Did early Homo migrate “out of” or “in to” Africa?
Bernard Wood1
Author Affiliations
Center for the Advanced Study of Hominid Paleobiology, George Washington University, Washington, DC 20052
The origin of our own genus remains frustratingly unclear. Although many of my colleagues are agreed regarding the “what” with respect to Homo, there is no consensus as to the “how” and “when” questions. Until relatively recently, most paleoanthropologists (including the writer) assumed Africa was the answer to the “where” question, but in a little more than a decade discoveries at two sites beyond Africa, one at Dmanisi in Georgia and the other at Liang Bua on the island of Flores, have called this assumption into question. The results of recent excavations at Dmanisi reported in PNAS (1), which suggest that hominins visited that site on several occasions between ca. 1.85 and ca. 1.77 Ma, together with recent reassessments of the affinities of Homo habilis, are further reasons for questioning the assumption that Homo originated in Africa.
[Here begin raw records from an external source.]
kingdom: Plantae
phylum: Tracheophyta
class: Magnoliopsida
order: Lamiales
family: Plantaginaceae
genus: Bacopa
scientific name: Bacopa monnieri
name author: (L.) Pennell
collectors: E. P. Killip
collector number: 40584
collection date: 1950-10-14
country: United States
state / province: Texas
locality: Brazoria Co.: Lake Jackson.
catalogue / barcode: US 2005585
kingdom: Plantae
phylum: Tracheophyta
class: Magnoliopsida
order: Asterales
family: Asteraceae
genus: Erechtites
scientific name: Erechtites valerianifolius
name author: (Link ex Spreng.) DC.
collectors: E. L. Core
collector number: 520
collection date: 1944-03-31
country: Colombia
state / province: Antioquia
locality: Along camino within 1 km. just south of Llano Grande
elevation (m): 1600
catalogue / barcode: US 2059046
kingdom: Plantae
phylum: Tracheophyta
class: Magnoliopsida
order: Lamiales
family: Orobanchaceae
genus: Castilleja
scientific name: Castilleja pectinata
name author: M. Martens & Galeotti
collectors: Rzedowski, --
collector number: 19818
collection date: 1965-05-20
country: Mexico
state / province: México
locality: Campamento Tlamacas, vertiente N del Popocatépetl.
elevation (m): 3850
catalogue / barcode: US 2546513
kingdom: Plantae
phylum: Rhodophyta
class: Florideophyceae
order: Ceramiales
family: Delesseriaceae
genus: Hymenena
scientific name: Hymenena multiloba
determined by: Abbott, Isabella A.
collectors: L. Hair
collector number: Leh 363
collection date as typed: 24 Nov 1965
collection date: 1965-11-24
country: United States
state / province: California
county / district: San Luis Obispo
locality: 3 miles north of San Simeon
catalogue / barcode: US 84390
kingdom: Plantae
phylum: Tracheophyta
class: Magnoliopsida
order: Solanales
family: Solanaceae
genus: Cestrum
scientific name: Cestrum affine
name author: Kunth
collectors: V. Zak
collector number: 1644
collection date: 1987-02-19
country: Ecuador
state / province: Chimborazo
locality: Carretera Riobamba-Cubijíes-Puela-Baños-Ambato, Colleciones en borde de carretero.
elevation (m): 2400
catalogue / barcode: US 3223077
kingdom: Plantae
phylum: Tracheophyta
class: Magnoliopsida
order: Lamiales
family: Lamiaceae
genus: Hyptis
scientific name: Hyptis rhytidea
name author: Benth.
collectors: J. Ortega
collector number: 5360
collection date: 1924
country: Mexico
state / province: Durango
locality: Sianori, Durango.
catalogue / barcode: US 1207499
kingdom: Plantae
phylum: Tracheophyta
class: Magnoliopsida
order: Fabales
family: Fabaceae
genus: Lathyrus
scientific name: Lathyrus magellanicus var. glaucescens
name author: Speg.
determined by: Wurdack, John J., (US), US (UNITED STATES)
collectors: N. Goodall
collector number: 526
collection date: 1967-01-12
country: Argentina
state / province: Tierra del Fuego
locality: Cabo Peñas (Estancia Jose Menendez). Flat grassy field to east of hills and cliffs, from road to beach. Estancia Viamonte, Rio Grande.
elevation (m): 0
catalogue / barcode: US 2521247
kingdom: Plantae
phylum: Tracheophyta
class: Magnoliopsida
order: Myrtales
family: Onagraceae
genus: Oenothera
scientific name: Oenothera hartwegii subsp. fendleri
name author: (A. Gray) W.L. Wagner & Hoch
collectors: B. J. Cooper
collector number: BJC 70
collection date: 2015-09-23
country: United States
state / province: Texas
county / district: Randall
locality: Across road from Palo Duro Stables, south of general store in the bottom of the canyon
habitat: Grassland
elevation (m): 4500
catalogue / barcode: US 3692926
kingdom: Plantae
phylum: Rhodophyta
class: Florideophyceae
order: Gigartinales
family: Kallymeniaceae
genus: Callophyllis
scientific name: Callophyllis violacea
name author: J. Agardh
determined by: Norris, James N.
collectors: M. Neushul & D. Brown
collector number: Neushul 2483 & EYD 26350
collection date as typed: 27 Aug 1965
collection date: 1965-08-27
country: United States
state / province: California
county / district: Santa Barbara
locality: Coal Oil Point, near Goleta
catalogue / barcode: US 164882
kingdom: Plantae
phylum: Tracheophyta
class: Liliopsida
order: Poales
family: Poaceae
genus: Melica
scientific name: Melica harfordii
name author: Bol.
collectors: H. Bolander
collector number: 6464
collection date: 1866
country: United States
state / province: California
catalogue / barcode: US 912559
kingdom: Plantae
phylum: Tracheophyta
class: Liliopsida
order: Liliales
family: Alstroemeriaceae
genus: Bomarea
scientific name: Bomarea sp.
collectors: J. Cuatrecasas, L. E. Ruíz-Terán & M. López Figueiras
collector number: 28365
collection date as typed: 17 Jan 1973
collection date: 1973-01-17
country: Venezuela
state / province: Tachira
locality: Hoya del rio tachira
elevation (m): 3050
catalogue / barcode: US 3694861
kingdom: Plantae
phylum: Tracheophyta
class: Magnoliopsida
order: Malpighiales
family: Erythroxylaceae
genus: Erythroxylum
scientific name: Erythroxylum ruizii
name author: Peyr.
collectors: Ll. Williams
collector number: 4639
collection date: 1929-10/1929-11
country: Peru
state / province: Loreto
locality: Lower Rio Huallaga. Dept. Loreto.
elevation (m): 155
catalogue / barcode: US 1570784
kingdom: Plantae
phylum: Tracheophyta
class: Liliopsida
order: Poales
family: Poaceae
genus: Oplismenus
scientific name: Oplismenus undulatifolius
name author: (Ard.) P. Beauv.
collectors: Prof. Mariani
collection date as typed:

The site of Dmanisi, which is 34 miles southwest of Tbilisi, is situated on a promontory at the confluence of two rivers, the Masavera and the Pinasaouri. Since the 1930s the main foci of excavations have been its Bronze Age and medieval archeology, but between 1983 and 1987 excavations in part of the medieval village resulted in the recovery of early Pleistocene fossils, and the first of many well-preserved hominin fossils, the D211 mandible, was recovered in 1991. The early Pleistocene sediments at Dmanisi, which are dominated by primary and locally reworked ashfalls, are divided into two major units: stratum A (with subunits A1–A4), which conformably overlies the Masavera Basalt, and stratum B (with subunits B1–B5), which overlies stratum A and is separated from it by a minor erosional disconformity (2).